Linguistic/cultural exchange, hurray!

Tonio Kruger
Tonio Kruger
Wed, Apr 24, 2013 2:37pm

When I was young, we called them “tennis shoes”. And yet we rarely used them to play tennis…

Dr. Rocketscience
Dr. Rocketscience
reply to  Tonio Kruger
Wed, Apr 24, 2013 4:13pm

Yes, tennis shoes. Also, “tennies”, though I’m not sure it that was a Californiaism, where I grew up, or a mid-western thing I got from my mom, who grew up in Cleveland.

lescarr
reply to  Dr. Rocketscience
Wed, Apr 24, 2013 4:20pm

also pumps or daps

Tonio Kruger
Tonio Kruger
reply to  Dr.

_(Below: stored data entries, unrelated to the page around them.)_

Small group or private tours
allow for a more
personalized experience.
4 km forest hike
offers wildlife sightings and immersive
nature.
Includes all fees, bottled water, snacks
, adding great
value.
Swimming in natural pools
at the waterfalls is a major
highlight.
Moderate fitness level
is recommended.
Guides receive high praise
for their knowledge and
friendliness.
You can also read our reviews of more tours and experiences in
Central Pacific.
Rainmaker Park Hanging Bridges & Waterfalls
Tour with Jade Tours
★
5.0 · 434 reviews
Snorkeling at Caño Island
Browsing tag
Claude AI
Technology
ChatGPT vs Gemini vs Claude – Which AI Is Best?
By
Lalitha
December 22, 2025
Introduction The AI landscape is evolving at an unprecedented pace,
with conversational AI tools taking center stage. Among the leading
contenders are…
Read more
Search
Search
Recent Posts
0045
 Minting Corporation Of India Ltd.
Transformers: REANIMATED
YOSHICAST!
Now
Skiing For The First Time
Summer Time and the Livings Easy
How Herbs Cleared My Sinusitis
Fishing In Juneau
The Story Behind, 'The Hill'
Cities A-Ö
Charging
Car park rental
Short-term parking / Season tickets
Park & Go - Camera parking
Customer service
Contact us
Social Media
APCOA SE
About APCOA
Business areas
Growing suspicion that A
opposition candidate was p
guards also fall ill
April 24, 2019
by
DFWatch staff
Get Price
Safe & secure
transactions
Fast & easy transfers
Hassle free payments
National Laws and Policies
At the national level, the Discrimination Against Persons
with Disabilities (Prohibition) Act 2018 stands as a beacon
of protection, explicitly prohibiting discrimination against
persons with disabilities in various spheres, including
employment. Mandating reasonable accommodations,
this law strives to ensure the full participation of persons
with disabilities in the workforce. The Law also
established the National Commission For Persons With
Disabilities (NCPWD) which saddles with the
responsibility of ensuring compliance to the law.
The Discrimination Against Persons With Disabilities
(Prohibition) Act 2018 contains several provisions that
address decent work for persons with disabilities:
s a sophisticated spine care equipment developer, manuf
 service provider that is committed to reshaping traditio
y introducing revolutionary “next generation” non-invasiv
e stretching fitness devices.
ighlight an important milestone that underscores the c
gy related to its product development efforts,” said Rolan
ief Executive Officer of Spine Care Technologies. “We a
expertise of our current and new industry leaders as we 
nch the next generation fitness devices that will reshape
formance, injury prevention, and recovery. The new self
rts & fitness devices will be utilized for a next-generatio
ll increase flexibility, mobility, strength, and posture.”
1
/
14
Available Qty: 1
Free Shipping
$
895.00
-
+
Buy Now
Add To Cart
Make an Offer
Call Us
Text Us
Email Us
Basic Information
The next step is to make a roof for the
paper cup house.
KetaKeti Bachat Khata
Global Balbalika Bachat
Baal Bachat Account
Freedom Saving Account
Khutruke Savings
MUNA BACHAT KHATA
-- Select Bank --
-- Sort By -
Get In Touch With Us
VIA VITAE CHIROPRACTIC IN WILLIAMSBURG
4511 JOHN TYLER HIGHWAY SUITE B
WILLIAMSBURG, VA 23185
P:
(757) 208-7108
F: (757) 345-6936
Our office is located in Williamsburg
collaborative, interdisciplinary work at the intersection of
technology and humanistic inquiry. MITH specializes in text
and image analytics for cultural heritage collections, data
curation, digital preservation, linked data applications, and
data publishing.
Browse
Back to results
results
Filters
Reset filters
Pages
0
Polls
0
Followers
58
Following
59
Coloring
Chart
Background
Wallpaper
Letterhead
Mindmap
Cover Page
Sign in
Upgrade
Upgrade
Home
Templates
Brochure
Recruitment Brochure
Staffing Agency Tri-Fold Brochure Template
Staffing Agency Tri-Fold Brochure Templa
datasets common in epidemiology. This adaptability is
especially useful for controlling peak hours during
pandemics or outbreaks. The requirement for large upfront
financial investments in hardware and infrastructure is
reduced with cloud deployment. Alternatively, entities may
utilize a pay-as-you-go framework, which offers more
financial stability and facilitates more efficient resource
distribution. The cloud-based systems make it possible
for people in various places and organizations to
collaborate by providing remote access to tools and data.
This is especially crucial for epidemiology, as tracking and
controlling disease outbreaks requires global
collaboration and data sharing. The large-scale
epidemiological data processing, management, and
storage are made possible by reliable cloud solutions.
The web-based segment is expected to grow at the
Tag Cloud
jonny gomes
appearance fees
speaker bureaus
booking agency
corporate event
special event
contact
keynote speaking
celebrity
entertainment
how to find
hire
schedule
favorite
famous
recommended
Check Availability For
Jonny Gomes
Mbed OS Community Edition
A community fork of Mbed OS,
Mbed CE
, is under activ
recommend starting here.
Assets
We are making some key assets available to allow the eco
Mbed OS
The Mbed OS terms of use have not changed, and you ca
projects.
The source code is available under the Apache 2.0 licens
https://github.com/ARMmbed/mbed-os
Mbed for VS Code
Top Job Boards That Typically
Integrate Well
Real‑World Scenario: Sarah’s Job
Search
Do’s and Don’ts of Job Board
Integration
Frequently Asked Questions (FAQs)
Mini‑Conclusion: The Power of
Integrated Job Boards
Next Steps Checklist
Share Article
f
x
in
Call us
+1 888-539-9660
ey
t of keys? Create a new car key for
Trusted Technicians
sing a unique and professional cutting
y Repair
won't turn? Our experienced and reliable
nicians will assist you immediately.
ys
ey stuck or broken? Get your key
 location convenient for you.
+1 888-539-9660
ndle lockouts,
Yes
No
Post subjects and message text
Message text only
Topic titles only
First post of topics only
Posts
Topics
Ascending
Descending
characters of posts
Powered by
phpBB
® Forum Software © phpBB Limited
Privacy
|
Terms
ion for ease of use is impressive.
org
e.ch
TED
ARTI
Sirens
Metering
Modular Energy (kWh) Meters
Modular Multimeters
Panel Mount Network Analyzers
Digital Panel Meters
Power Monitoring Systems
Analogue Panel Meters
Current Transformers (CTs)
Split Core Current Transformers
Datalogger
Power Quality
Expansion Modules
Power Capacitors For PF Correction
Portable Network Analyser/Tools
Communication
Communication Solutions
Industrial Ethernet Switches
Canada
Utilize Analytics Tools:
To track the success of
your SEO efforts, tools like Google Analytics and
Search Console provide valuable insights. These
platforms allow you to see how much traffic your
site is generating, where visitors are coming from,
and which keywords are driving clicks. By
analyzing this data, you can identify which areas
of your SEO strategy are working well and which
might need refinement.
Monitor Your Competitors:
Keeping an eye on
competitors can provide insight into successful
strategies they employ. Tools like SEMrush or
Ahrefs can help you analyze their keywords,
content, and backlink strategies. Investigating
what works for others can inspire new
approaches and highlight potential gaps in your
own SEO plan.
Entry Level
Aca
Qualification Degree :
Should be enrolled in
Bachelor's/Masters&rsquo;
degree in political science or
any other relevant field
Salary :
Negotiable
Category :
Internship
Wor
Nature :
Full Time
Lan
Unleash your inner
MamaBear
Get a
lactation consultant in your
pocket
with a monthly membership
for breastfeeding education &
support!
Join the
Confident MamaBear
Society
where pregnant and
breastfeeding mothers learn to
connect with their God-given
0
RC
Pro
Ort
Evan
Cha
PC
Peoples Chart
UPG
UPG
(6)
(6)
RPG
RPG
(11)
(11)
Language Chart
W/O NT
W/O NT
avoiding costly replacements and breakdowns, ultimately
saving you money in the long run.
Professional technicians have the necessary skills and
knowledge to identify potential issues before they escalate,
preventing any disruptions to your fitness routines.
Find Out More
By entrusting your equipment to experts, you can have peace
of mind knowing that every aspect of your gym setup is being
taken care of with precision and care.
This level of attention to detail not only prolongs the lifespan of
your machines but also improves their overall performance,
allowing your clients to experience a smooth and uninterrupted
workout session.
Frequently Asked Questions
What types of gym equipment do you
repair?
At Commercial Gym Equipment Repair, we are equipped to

Rocketscience
Wed, Apr 24, 2013 4:53pm

I have relatives in Michigan–which is part of the Midwest–and I have never heard them use that term. Then again, maybe they just used it when I wasn’t around…

Tonio Kruger
Tonio Kruger
Wed, Apr 24, 2013 4:56pm

The term “tennies”, that is. I heard the term “tennis shoes” all the time.